Но и Чуковская делает оговорку: «когда-то человек и даже писатель»… Даже… Не слишком-то лестно — для писателя. Да и сама компания, которой Фадеев вроде бы выгодно дня него противопоставлен, — люди, запомнившиеся отнюдь не талантами, а уровнем негодяйства, до которого он все же не опустился.

Итак, даже… А допустим, композитор Таривердиев, литературно не искушенный и верящий в логику, согласно которой нельзя ждать хоть чего-то путного от начальства, от официозных писак, — он тáк вспомнит историю с фильмом «Разгром», поставленным Михаилом Каликом по фадеевскому роману:

«Когда вышел фильм, начался… скандал.
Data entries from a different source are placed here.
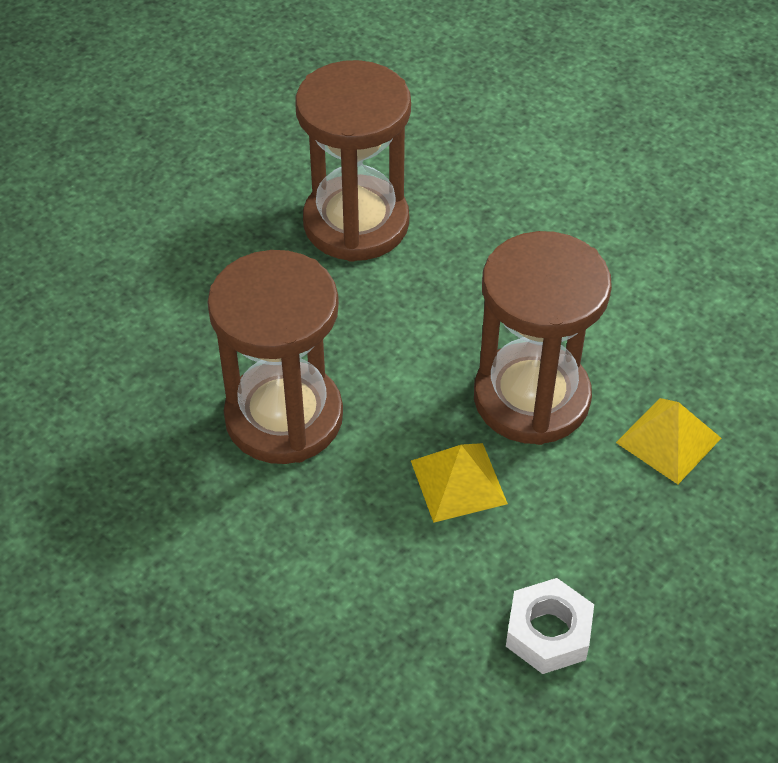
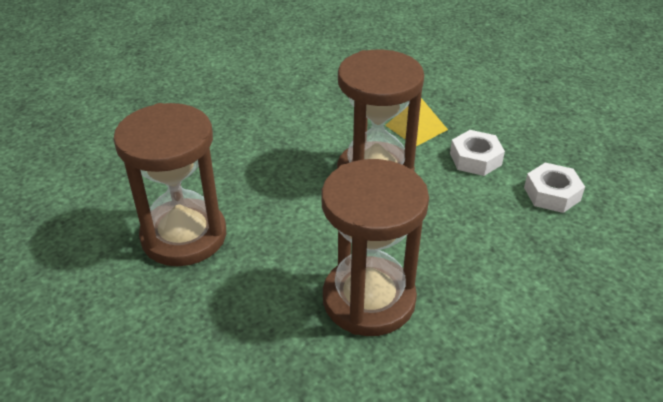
camera: 80 degrees left, 10 degrees down
yellow pyramid [411,443,508,523] -> none
none -> white nut [450,130,505,176]

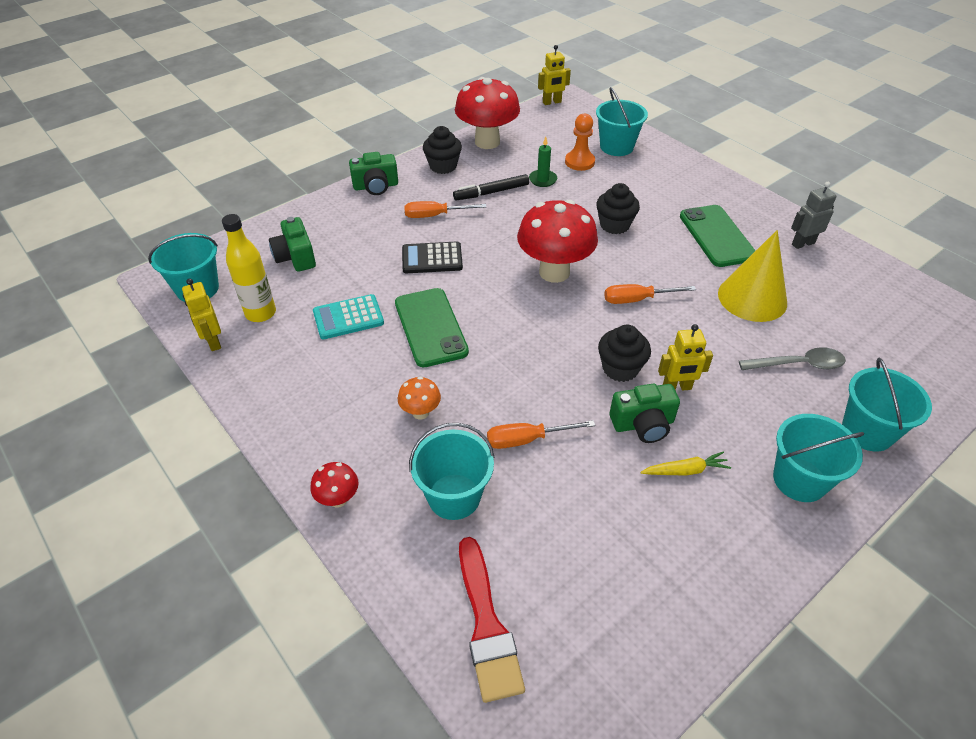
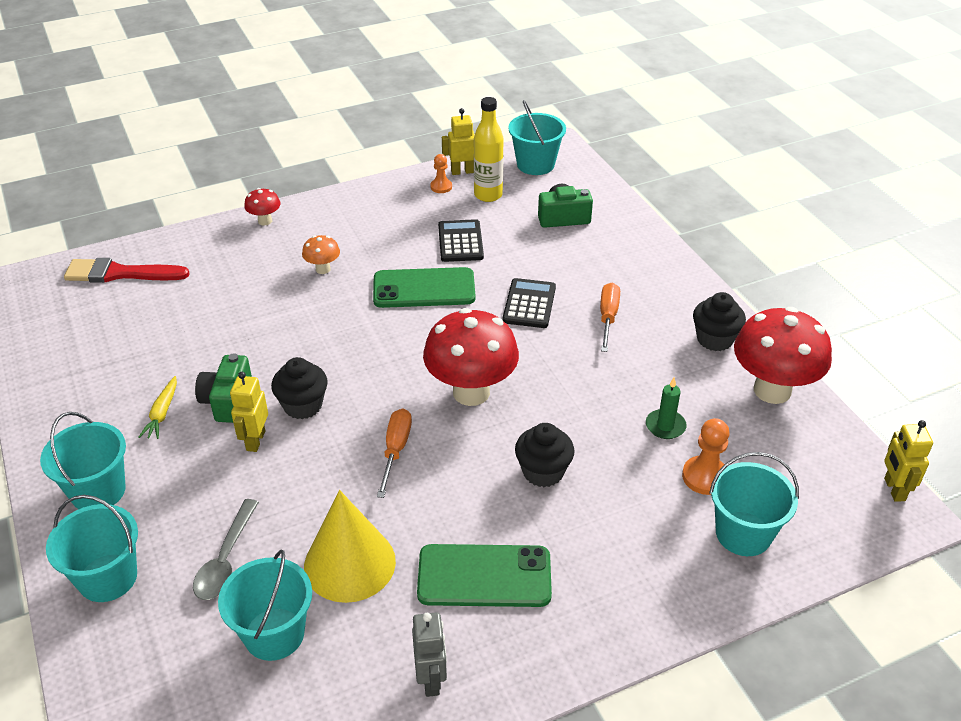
camera: 105 degrees right, 5 degrees down
turquoise calculator [313,294,384,339] -> black calculator [438,219,484,262]
green camera [349,152,398,195] -> none
turquoise bucket [409,423,494,520] -> turquoise bucket moved to [218,550,312,661]
black marker [453,174,529,200] -> none
orange screwdriver [487,420,595,449] -> none
none -> orange pawn [430,154,452,193]

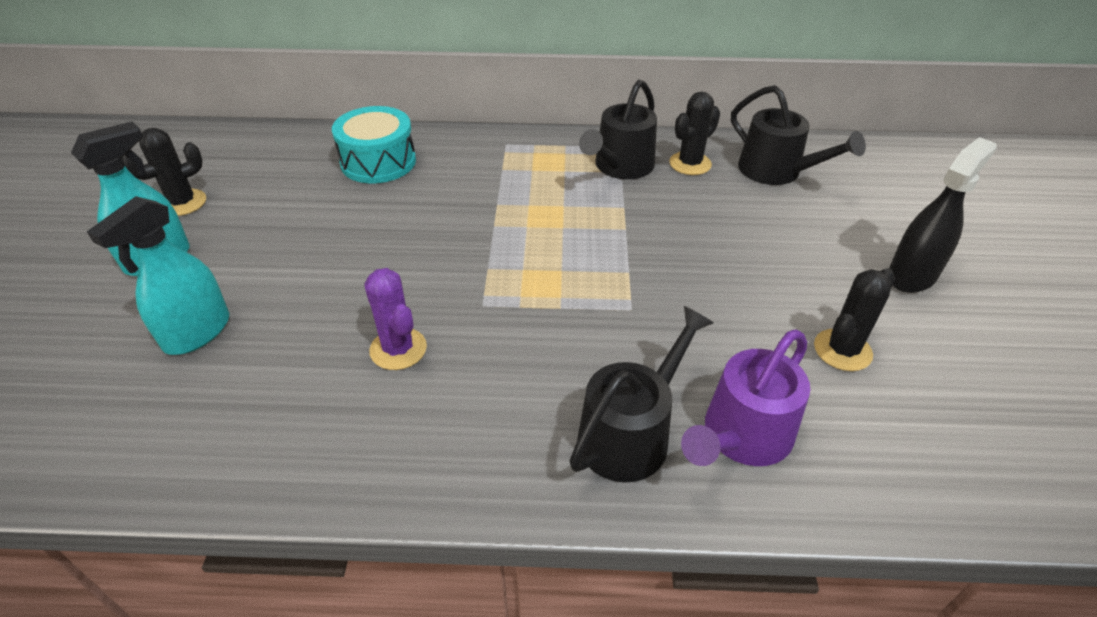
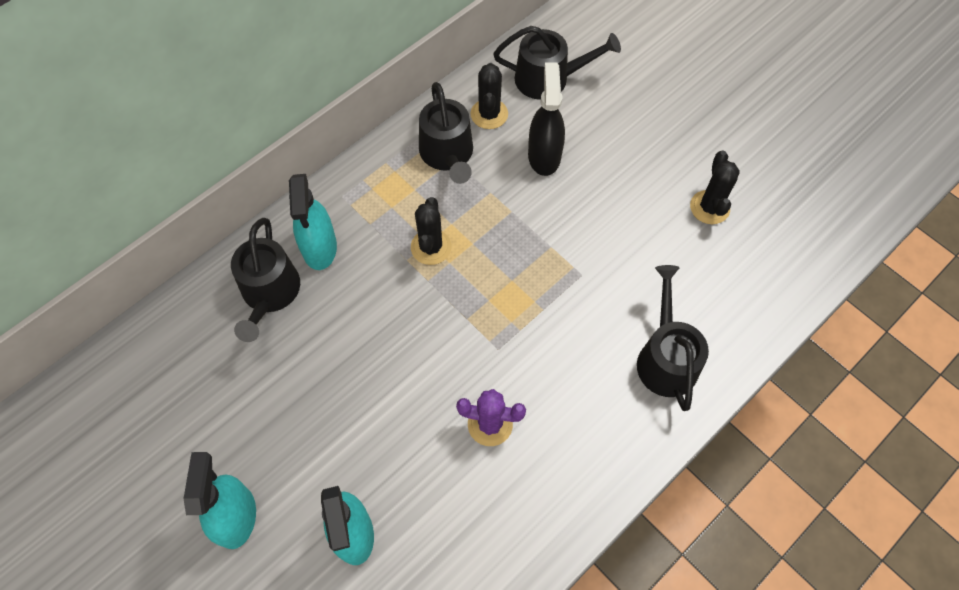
camera: 45 degrees left, 20 degrees up
black cactus [122,128,206,216] -> black cactus moved to [411,197,452,265]
turquoise drum [332,106,416,183] -> black watering can [231,218,300,342]
purple watering can [681,329,810,466] -> none
black spray bottle [889,137,997,293] -> black spray bottle moved to [528,62,565,176]
none -> turquoise spray bottle [289,174,337,270]

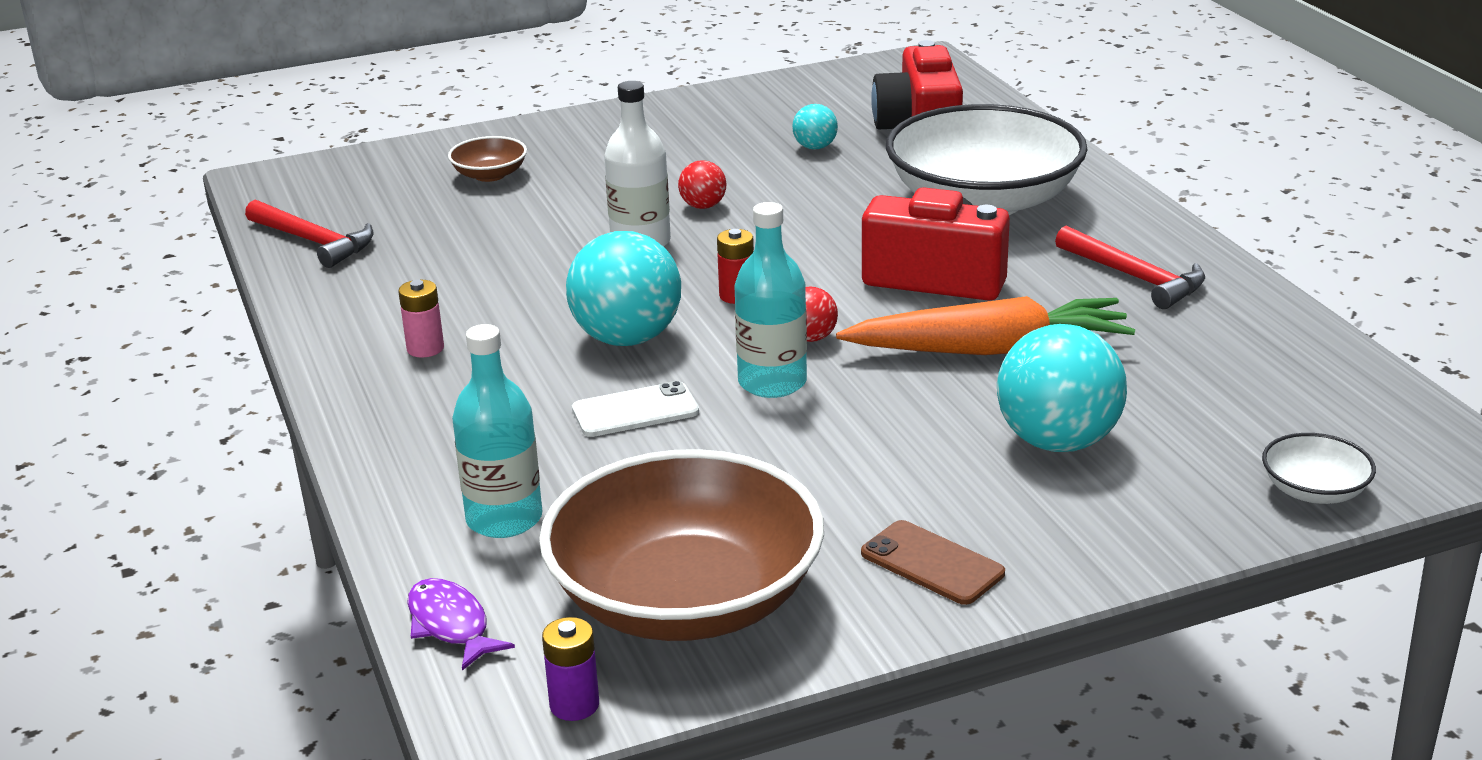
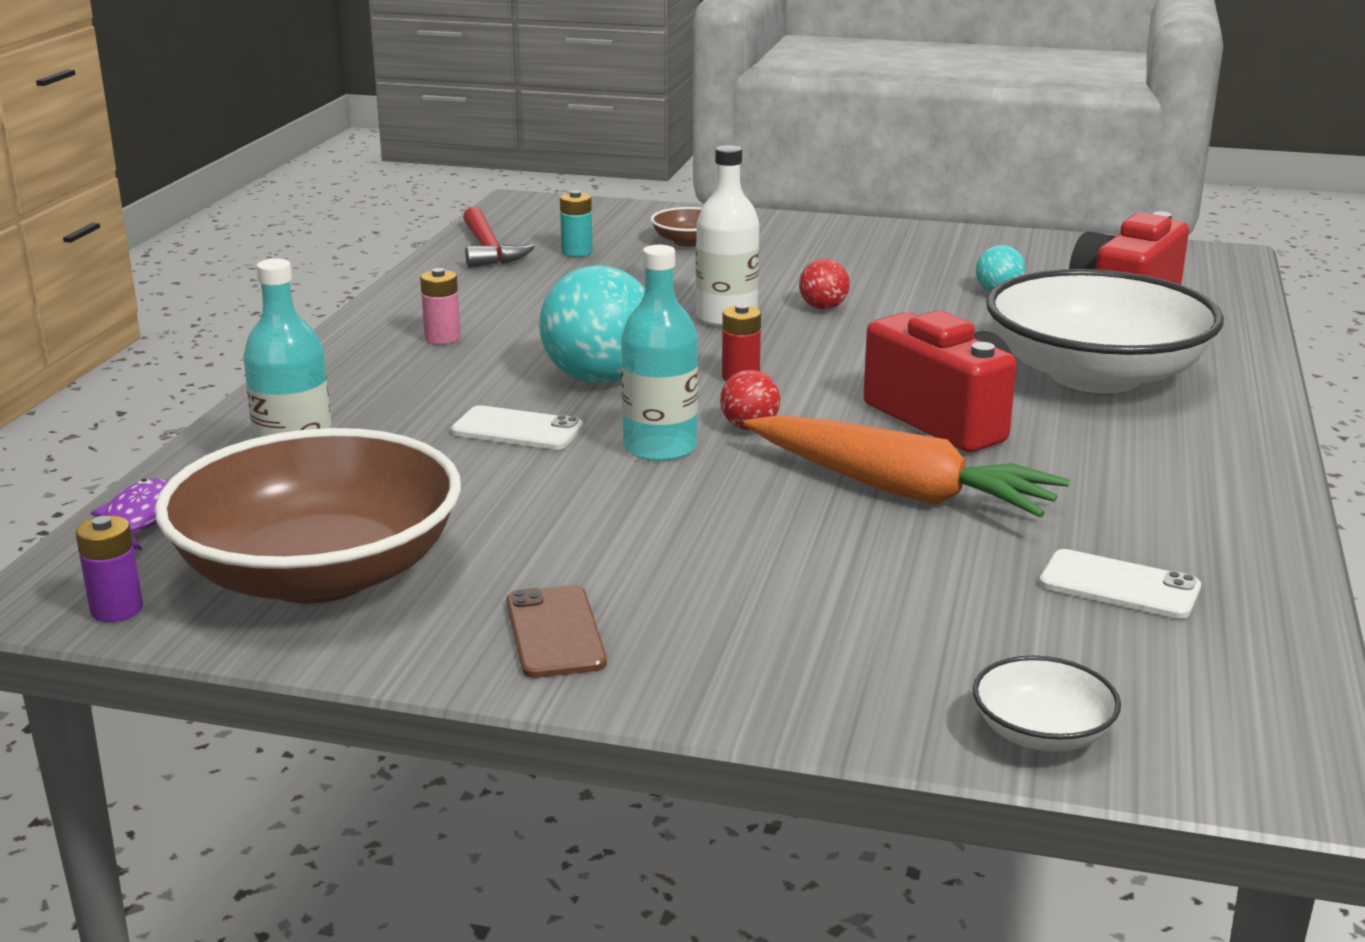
camera: 35 degrees right, 5 degrees down
turquoise ball [997,324,1127,452] -> none
red hammer [1055,226,1205,309] -> none
none -> turquoise battery [560,190,593,257]
none -> white phone [1039,549,1201,619]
В „Известиях“ вышла огромная статья под заголовком „Мы такими не были“. Конечно, фильм был сделан честнее, чем роман. В нем не было слепой героики».

Вряд ли можно усомниться, что ни композитор, ни те, кто на фильм обиделся, не читали «Разгрома». Что делать, такова была репутация Фадеева, незадачливого автора незаконченной «Черной металлургии», романа, писавшегося по прямому заказу Сталина, да и не бездарной, однако плакатно плоской «Молодой гвардии», где все четко поделены на героев и мерзавцев. Причем эта четкость сыграла скверную шутку не только с романными прототипами (например, опоганила память павшего на фронте героя Третьякевича, изображенного как мерзавец Стахович; а выжившие Вырикова и Лядская, в романе — предательницы, сполна хватили позора и репрессий). Она похоронила и саму книгу, претендовавшую на честную документальность.

Но «Разгром», где Гражданская война представлена в столь беспощадном обличье, что даже слабая тень романа, фильм Михаила Калика, была воспринята как черная, очернительская, — «Разгром» достоин продолжить ряд, начатый «Тихим Доном». Тем более свой роман Фадеев писал уж действительно сам.

И все же один роковой шаг он сделал уже в лучшей своей книге.

«Морозка, — сказано о герое ее, непутевом и добром парне, совершающем подвиг с той же непроизвольностью, с какой он воровал и похабничал, — не любил чистеньких людей. В его жизненной практике это были непостоянные, никчемные люди, которым нельзя верить».

Пока это — нетенденциозная верность автора правде жизни: откуда в Морозкиной «жизненной практике», в темном и пьяном шахтерском быту, мог взяться иной опыт?

И точно так же нет нарушения психологической правды в том, как вчерашний гимназист, «интеллигентик» Мечик, воспринимает среду, в которой вырос, в которую врос Морозка:

«Окружающие люди нисколько не походили на созданных его пылким воображением. Эти были грязнее, вшивей, жестче и непосредственней. Они крали друг у друга патроны, ругались раздраженным матом из-за каждого пустяка и дрались в кровь из-за куска сала. Они издевались над Мечиком по всякому поводу — над его городским пиджаком, над правильной речью, над тем, что он не умеет чистить винтовку, даже над тем, что он съедает меньше фунта хлеба за обедом.

Но зато…»

Запнемся на этом «зато», чего и желает автор:

«…Зато это были не книжные, а настоящие, живые люди».

Здесь Фадеев уже строго ставит Мечика на место, и авторский голос смыкается с голосом Морозки. Так называемая художественная объективность уступает место учительной тенденциозности, в которой — по крайней мере, задним числом — угадывается будущий глава литературного ведомства.

Писательница Валерия Герасимова, одно время — жена Фадеева, сказала, что в нем жили сразу все герои «Разгрома»: и сознательный революционер Левинсон, и простодушный Морозка, и «слабый интеллигент» Мечик. То есть все так, как и должно быть в душе художника, которая открыта пониманию самых разных людей — и даже любви к ним, включая несимпатичных. Ведь и они суть его создания, его дети.